An exact copy is needed of the lines in the entries below from the line with "Etiam sagittis tincidunt" up to and including the line with "ứng toàn cầu và năng lực vận hành thích", and of nothing else. Leave the pictures out.
'''
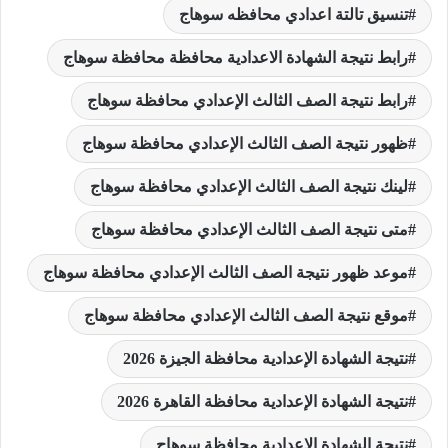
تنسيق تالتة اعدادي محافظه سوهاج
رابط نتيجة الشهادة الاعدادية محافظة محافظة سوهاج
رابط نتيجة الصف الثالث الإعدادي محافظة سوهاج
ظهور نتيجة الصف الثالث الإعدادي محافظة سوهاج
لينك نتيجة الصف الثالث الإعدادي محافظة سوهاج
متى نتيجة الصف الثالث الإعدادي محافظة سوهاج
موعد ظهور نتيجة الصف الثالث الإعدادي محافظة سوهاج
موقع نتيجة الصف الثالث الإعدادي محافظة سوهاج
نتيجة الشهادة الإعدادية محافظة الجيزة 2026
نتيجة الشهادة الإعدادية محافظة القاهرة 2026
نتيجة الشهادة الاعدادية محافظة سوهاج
'''
'''
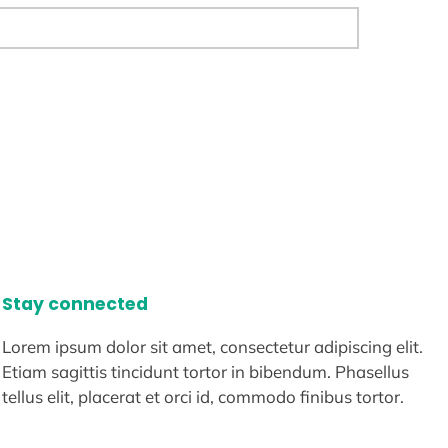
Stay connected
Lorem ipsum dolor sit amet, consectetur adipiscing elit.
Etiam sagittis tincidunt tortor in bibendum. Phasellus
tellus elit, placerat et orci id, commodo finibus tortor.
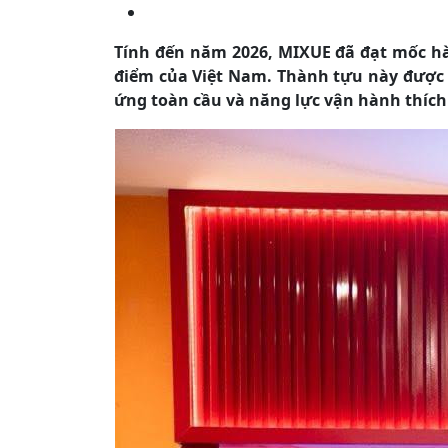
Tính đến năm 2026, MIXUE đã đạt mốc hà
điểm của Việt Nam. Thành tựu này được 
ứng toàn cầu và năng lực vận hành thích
'''
**ANSWER TO THE EXERCISE**.
Etiam sagittis tincidunt tortor in bibendum. Phasellus
tellus elit, placerat et orci id, commodo finibus tortor.
Tính đến năm 2026, MIXUE đã đạt mốc hà
điểm của Việt Nam. Thành tựu này được 
ứng toàn cầu và năng lực vận hành thích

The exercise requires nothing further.